Even more impressively, the pants and the tunic fit me, too.

“It’s as if they were tailored to my measures,” I whisper, tying the laces on the sides of the pants and the tunic.

“Book magic,” Ardruna says. “The best kind of magic. Don’t question it.”

That would be like asking me not to breathe. I question everything and double-guess my every decision.

Like wanting to go out. But I have my reasons, including trying to understand how the magic of this world works. I remember the river starting to glow. It’s stuck in my mind. I need to test if what I think really happened.

“All ready to go.” I smooth my hands over my new attire. It’s a nice feeling, wearing clean, warm clothes.

Ardruna jumps to her feet. “Roane won’t like you leaving the building. He has done his best to protect you until now.”

“But now he doesn’t seem to care anymore.” I wave a hand. “His interest suddenly evaporated.”

She grunts. “Did he really treat you that badly?”

My face warms. How to explain what happened without sounding like an idiot? “He did save my life. And was… very sweet to me. Which I suppose is why I was so upset when he turned around and told me he had only been testing me, to see how far I’d go.”

“Oh, my. That’s… unkind.”

“Glad you agree.” Pulling on my shoes, stashing the egg in the nest and shoving Olm’s book against my breasts, I put out the fire. “Is there any basket I could borrow?”

“There is the satchel you brought the book in,” she says. “Over there.”

I thought it had been lost. Now I see it lying at the base of a column. Magic again? Or did Roane place it there?

She watches me, her blue eyes looking kind of sad. “Stay inside, girl. Wait until he returns. Then we could talk to him.”

“Look, I know it seems crazy, but I won’t stay cooped up in here. It may be safer, but it’s also stagnant. Dangerous or not, I need to take my fate into my own hands. Discover this world. Discover how I can exist in it.”

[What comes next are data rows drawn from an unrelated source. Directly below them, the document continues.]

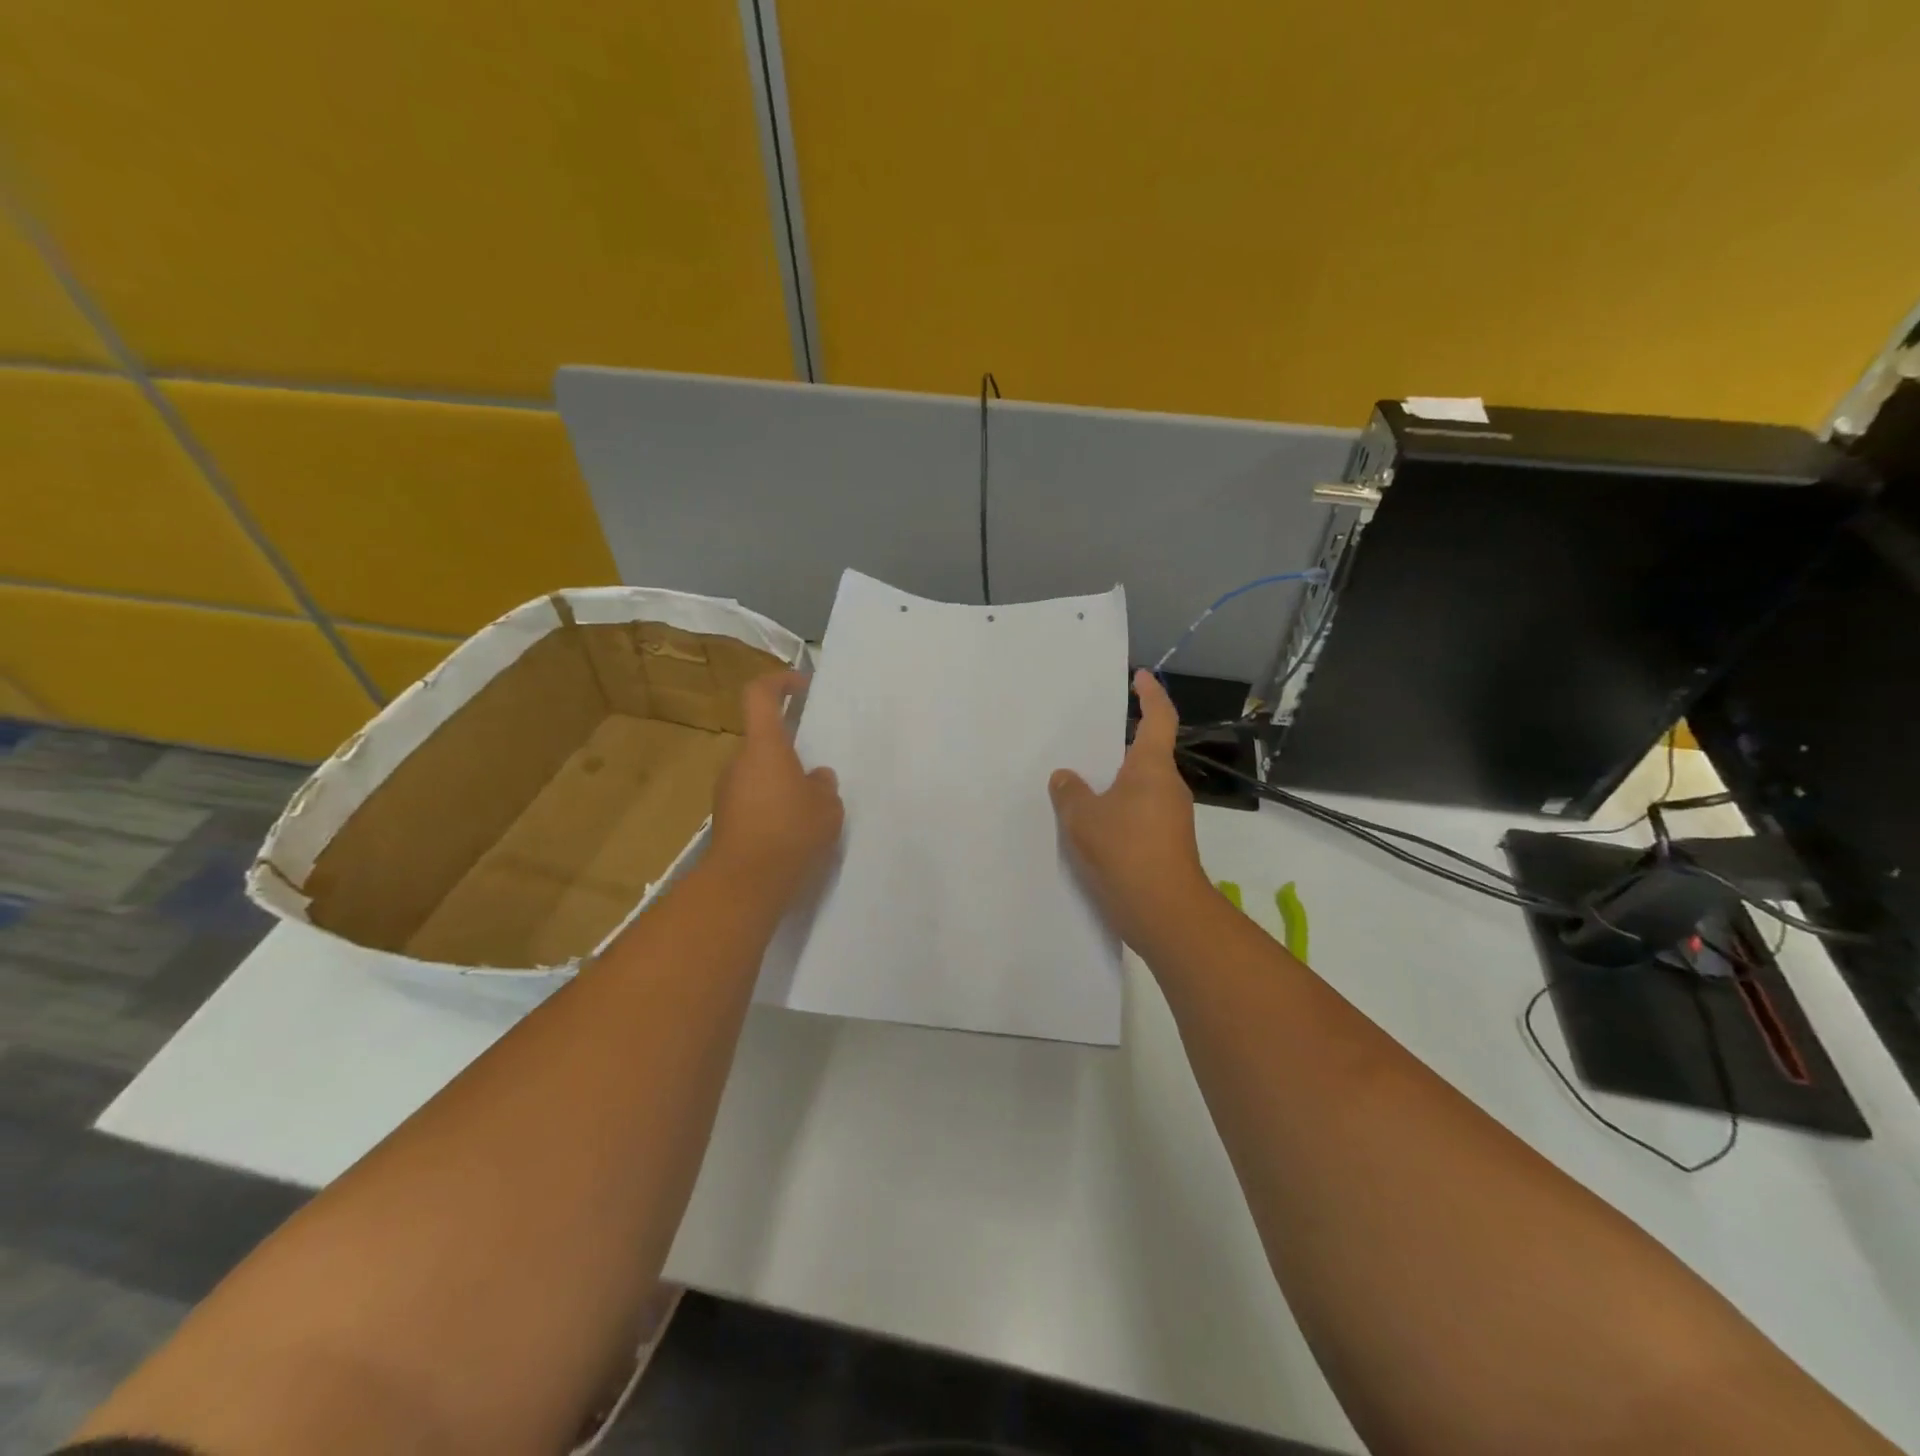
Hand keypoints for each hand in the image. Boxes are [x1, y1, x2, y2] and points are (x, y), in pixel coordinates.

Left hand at [708, 671, 843, 902]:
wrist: (744, 884)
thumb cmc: (790, 833)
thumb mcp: (826, 808)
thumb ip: (824, 786)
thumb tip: (816, 777)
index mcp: (765, 747)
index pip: (761, 695)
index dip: (779, 682)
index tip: (802, 686)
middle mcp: (740, 762)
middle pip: (763, 741)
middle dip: (791, 752)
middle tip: (819, 776)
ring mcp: (727, 792)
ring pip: (759, 773)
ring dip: (782, 783)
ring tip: (811, 811)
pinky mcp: (726, 819)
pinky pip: (753, 800)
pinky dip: (772, 807)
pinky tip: (793, 833)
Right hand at [1050, 669, 1212, 951]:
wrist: (1165, 913)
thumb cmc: (1126, 852)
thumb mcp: (1083, 818)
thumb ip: (1070, 792)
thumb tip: (1066, 778)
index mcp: (1152, 767)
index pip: (1158, 718)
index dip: (1151, 694)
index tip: (1140, 677)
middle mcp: (1167, 786)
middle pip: (1146, 754)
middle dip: (1120, 745)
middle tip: (1085, 740)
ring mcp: (1170, 817)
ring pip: (1140, 787)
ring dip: (1115, 782)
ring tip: (1078, 784)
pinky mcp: (1166, 844)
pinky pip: (1137, 813)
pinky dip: (1116, 810)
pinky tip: (1090, 824)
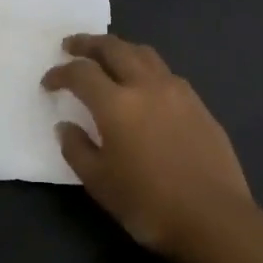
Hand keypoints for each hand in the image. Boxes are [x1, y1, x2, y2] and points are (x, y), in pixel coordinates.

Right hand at [42, 34, 262, 262]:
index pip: (81, 73)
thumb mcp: (100, 183)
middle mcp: (147, 86)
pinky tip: (143, 84)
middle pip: (114, 48)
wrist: (214, 218)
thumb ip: (77, 149)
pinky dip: (145, 67)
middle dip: (88, 43)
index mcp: (117, 104)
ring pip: (144, 53)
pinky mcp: (199, 103)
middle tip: (71, 45)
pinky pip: (165, 72)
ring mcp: (177, 91)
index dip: (60, 73)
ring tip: (107, 57)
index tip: (48, 82)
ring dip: (120, 48)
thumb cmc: (149, 204)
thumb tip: (66, 126)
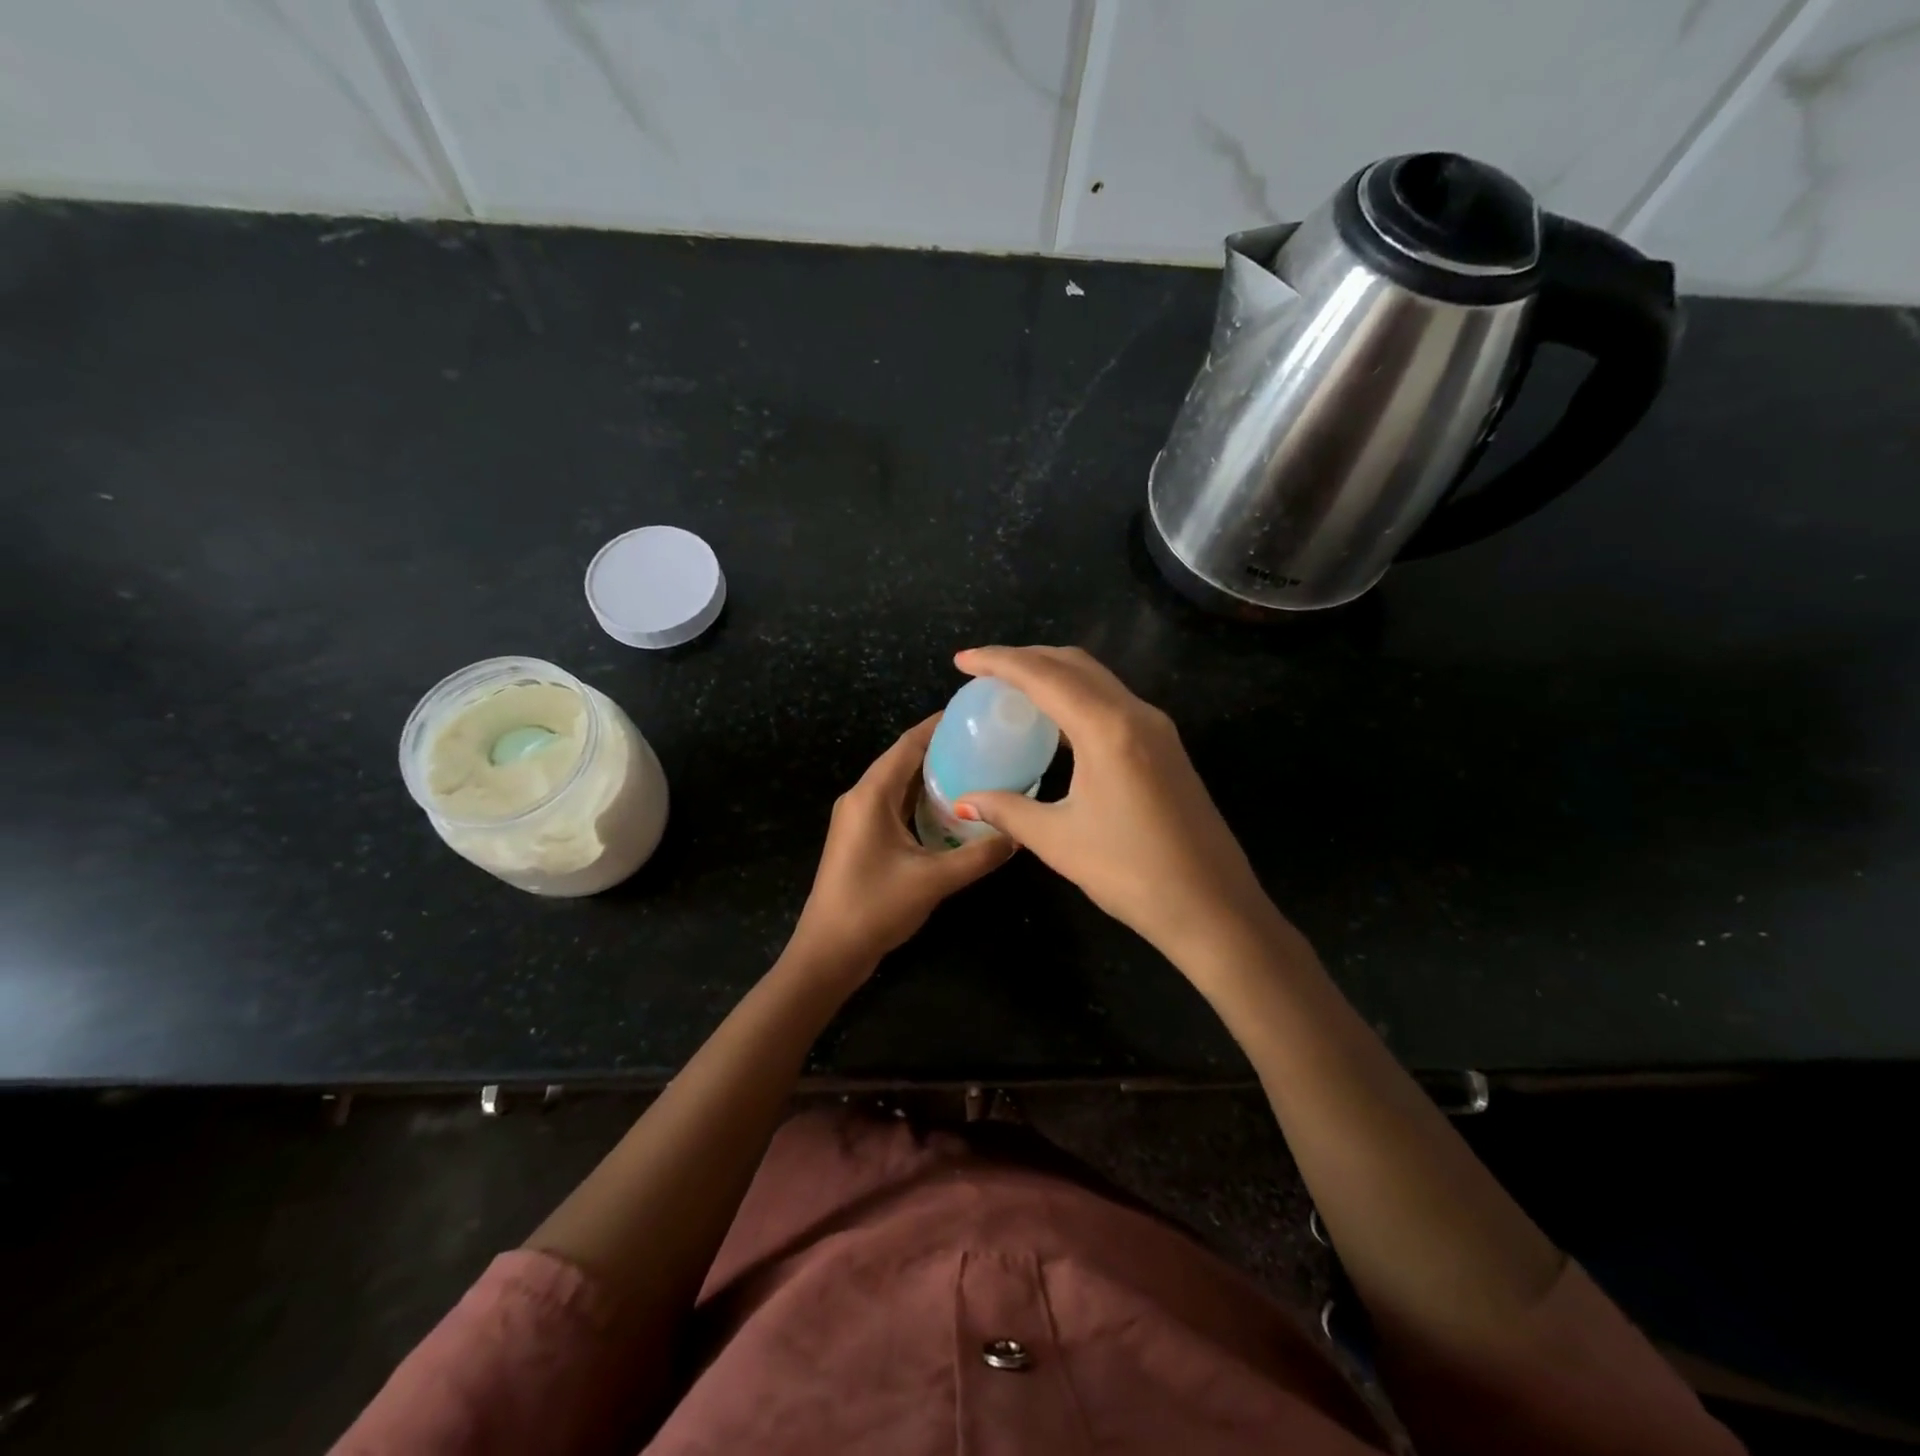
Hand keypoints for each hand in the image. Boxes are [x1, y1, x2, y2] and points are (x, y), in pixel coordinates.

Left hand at [788, 715, 1014, 974]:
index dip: (939, 725)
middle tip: (986, 743)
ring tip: (977, 768)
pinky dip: (922, 799)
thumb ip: (979, 855)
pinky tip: (952, 808)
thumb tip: (1018, 835)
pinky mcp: (862, 838)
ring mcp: (858, 818)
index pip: (908, 744)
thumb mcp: (933, 880)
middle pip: (904, 759)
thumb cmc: (874, 908)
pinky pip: (895, 804)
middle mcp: (861, 797)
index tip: (974, 714)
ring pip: (899, 783)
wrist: (828, 953)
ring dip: (932, 775)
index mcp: (871, 795)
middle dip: (942, 749)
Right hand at [951, 646, 1284, 966]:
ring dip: (1054, 674)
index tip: (962, 661)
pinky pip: (1114, 703)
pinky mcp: (1167, 747)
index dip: (998, 662)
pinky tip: (1057, 723)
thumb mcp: (1059, 840)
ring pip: (1098, 680)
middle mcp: (1136, 714)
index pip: (1043, 676)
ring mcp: (1158, 729)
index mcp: (1108, 728)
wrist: (1213, 908)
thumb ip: (1008, 810)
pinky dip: (1077, 698)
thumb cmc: (1132, 873)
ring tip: (1013, 689)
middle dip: (1026, 658)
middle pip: (1074, 664)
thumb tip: (964, 801)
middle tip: (984, 671)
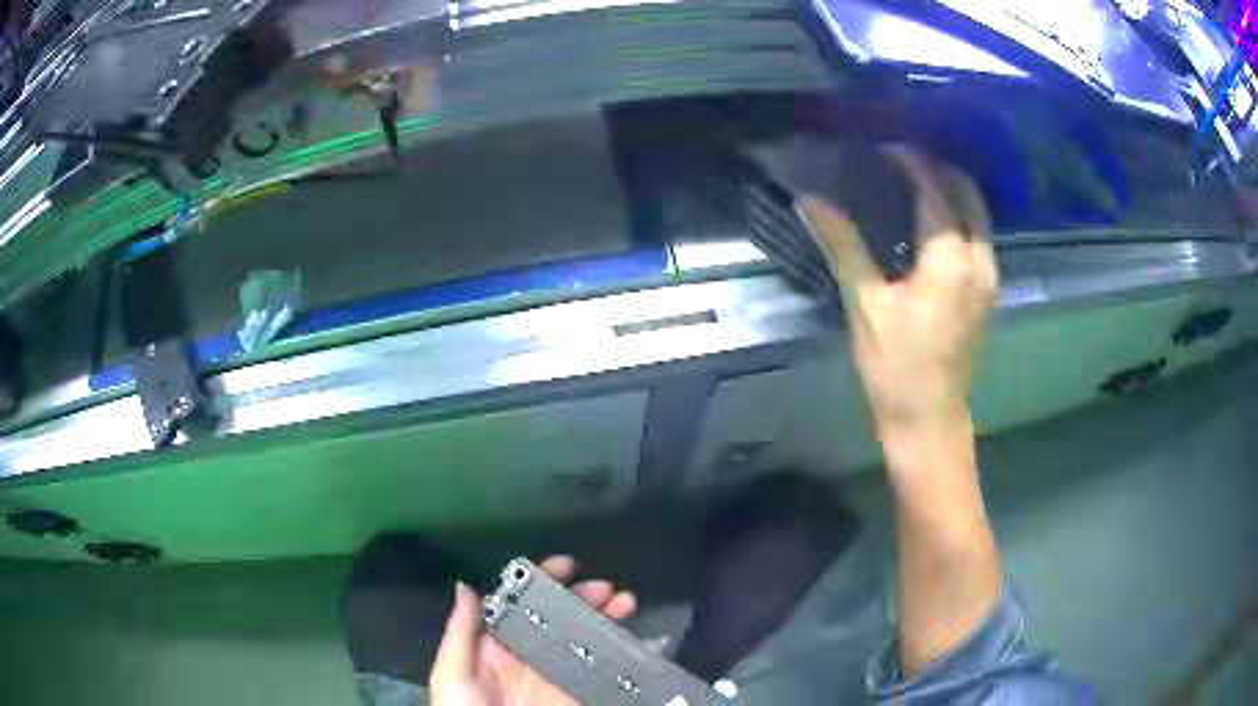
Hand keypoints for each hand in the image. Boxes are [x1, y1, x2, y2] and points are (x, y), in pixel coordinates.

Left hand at [430, 556, 637, 705]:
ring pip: (587, 640)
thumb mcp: (453, 675)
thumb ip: (461, 633)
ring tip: (626, 603)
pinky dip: (626, 654)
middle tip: (605, 588)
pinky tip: (639, 639)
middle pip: (560, 620)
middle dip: (583, 598)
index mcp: (498, 649)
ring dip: (607, 619)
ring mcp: (560, 678)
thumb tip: (467, 585)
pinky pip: (607, 673)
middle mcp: (532, 658)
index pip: (521, 608)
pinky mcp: (583, 697)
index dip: (543, 583)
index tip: (567, 566)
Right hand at [797, 146, 996, 435]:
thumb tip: (811, 200)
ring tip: (916, 180)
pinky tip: (932, 218)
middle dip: (938, 168)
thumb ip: (844, 245)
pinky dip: (959, 214)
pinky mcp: (988, 291)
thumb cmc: (895, 367)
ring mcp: (989, 277)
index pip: (934, 191)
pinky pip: (979, 234)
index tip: (885, 147)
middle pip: (968, 194)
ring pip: (978, 214)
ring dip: (951, 189)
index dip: (912, 162)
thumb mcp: (865, 304)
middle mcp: (979, 261)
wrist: (930, 418)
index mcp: (950, 261)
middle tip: (903, 159)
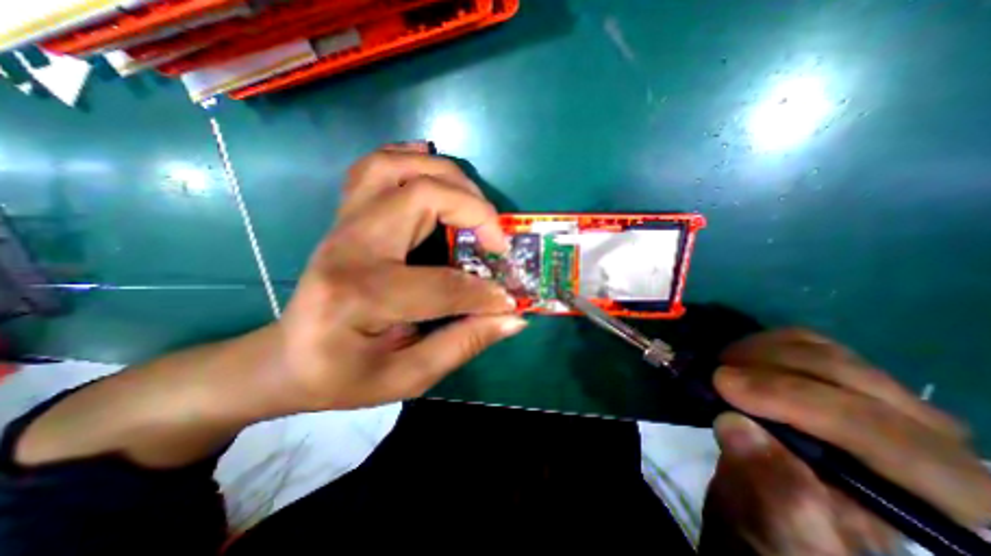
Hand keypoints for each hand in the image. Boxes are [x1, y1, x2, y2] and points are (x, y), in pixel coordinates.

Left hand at [263, 142, 524, 412]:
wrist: (287, 357)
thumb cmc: (343, 376)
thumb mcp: (406, 377)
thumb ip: (462, 345)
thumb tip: (514, 319)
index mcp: (360, 295)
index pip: (442, 285)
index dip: (485, 294)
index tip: (509, 303)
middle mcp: (350, 245)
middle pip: (422, 196)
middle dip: (475, 212)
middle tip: (497, 241)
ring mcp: (344, 223)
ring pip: (398, 168)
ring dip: (448, 177)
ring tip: (476, 205)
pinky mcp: (346, 216)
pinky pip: (376, 166)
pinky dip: (412, 160)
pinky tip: (434, 172)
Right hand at [694, 328, 989, 552]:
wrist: (773, 502)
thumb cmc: (783, 528)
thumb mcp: (777, 530)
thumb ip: (773, 493)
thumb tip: (736, 425)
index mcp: (940, 500)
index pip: (881, 434)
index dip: (795, 400)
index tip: (724, 385)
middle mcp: (931, 442)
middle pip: (854, 380)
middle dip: (773, 369)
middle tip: (715, 373)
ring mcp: (882, 400)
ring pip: (827, 352)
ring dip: (763, 351)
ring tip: (723, 366)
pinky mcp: (838, 376)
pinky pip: (806, 340)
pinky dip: (764, 342)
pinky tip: (739, 358)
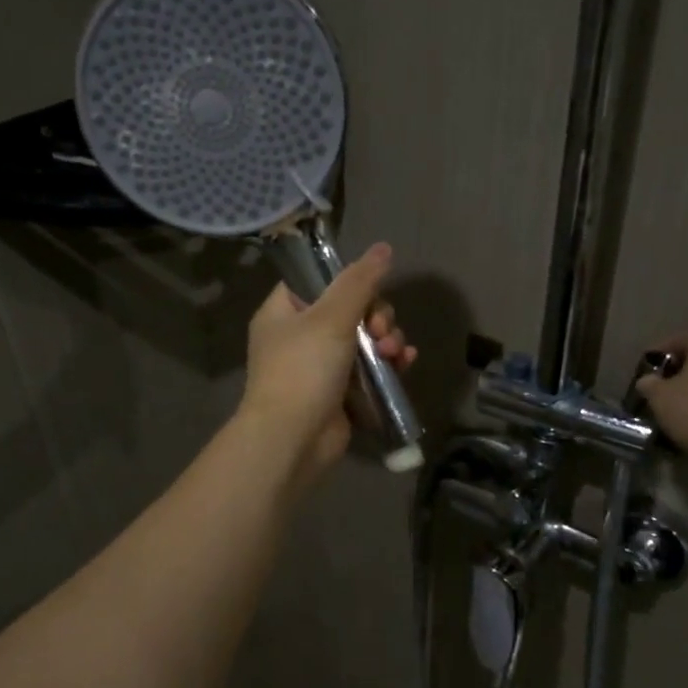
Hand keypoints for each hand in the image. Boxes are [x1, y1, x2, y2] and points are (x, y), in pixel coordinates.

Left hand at [238, 241, 415, 480]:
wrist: (292, 440)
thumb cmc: (303, 370)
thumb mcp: (331, 318)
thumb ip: (360, 282)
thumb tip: (383, 248)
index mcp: (283, 312)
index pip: (315, 280)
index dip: (346, 280)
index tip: (368, 288)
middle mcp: (298, 337)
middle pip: (349, 309)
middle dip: (376, 316)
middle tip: (382, 330)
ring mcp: (319, 367)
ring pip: (364, 339)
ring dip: (387, 340)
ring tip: (394, 352)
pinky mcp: (339, 393)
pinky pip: (369, 369)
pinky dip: (387, 364)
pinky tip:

“Then I’m going with you.”

I sigh. “I thought you didn’t want to be around this silly human.”

“It’s… complicated.” She trots along as I retrace my steps up the stairs and to the great double doors of the building. “Roane is our friend and you accused him of being mean.”

“Unkind. Your words, not mine. And the way he treated you two today wasn’t kind, either.”

“Yeah, he’s acting weird. Listen, you don’t believe me, but he has never been nasty to us.”

“So all he had to do was look at me and his personality changed? All the more reason to believe he hates me.”

“He doesn’t hate you.”

“Of course he does. Open your eyes and stop giving me bad advice. A man who treats me like that won’t change.

Always hot and cold. Saving me, then snapping at me.

Holding me and then insulting me. You tell me.

Unless he has two souls like the legendary dragon summoner Jaien, the one who wedded the sea dragon maiden Aethre centuries ago, he isn’t worth my time. ”

“Aline… he isn’t like that.”

“Believe what you want.”

“He’s not two-souled like the mythical Jaien,” she says. “And he has always been calm and kind.”

Silence spreads.

“You know…” I whisper. “I heard that Jaien and Aethre are still alive. Immortals. They have retreated from the world. Few people have seen them since the war that brought down the fae.”

“That sounds like a good ending to a life ravaged by war and death. Peace and quiet. Two soulmates living their days in love.”

Yeah. Who wouldn’t want an ending such as that? But I won’t find it with Roane, that’s for sure.